27 Ocak 2012 Cuma

Kar Küresi...

Sabah perdeler arasından yüzüme vuran gün ışığı... Gözlerim yarı açık, gördüğüm rüyayı anlamlandırmaya çalışmakla geçen birkaç dakika... Gözlerimi kapayıp rüyaya geri dönme çabaları... "Yapabilirim! Tekrar uykuya dalabilirim! Yapabilirim!" Tavana bakan bir çift göz ve sonuç başarısızlık...

"Başucunda bir not defteri bulundur ve gördüğün rüyaları unutmadan, yatağından kalkmadan yaz" demişti vakti zamanında gittiğim bir psikolog. Ama şu an gördüğüm rüyayı uzun uzun yazmak gelmiyor içimden.

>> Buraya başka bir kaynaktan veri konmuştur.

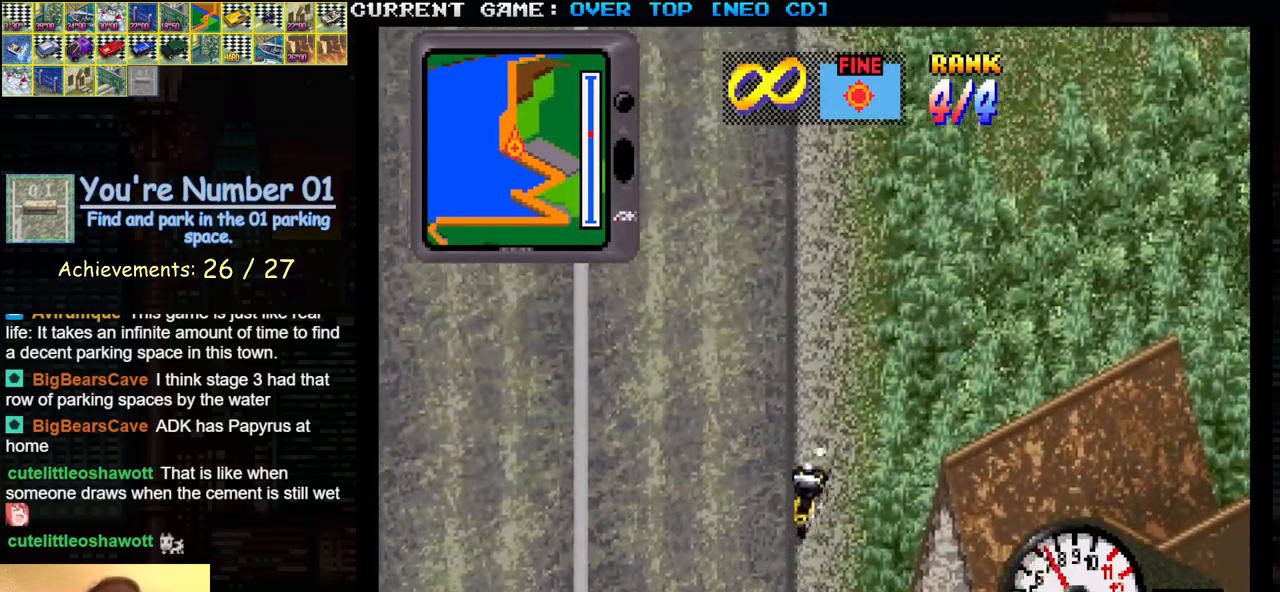
{"buttons": ["SQUARE"], "left_stick": "right", "events": [[50, "left_stick", "left"], [183, "left_stick", "center"], [433, "left_stick", "right"]]}
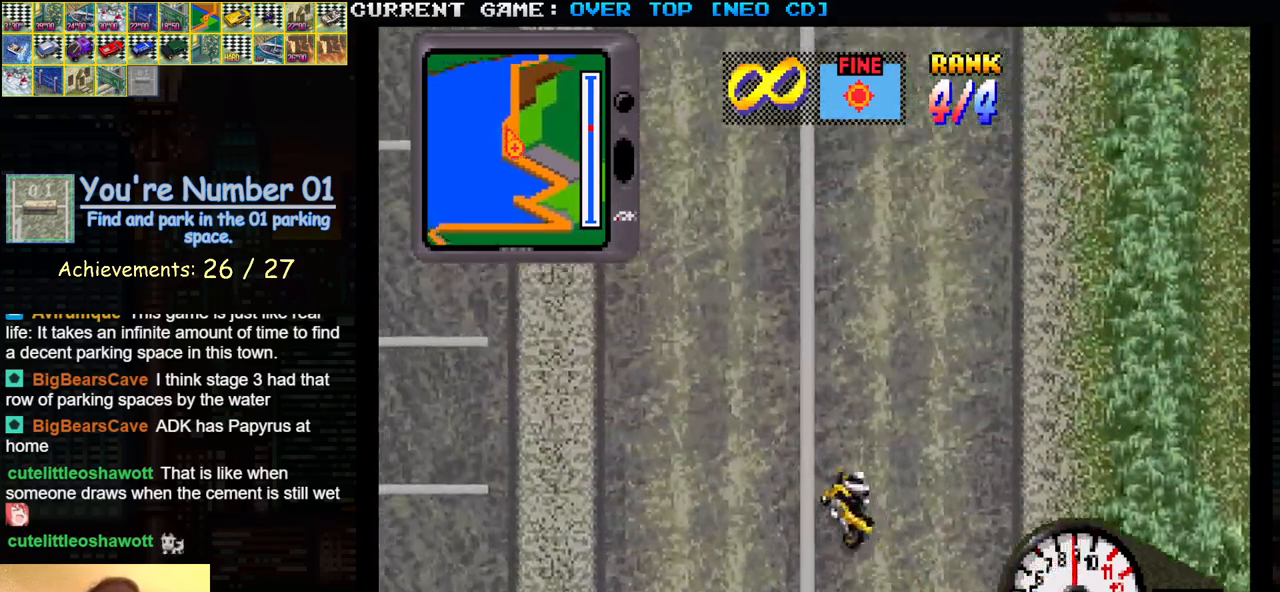
{"buttons": ["SQUARE"], "left_stick": "center", "events": [[100, "left_stick", "center"], [283, "SQUARE", "up"], [483, "SQUARE", "down"]]}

Bu yüzden not defterime sadece gördüğüm rüyanın bana hatırlattığı ilk şeyi yazıyorum, "Citizen Kane"(Yurttaş Kane; yönetmen Orson Welles'in sinema tarihinin en iyi eseri olarak görülen filmi). "Gün ortasında, bir an yüzümüzde soluklanıp bilinç dışına savrulan düşünceler rüyalara aittir, aynı günün gecesinde göreceğimiz rüyaların haberini getirirler bize. Aklımıza düşer düşmez unutayazdıklarımız." diye yazmış Latife Tekin, "Rüyalar ve Uyanışlar Defteri" adlı kitabında. Acaba ben farkına varmadan bilinç dışına atılmış hangi olaylar sebep oldu bu rüyayı görmeme?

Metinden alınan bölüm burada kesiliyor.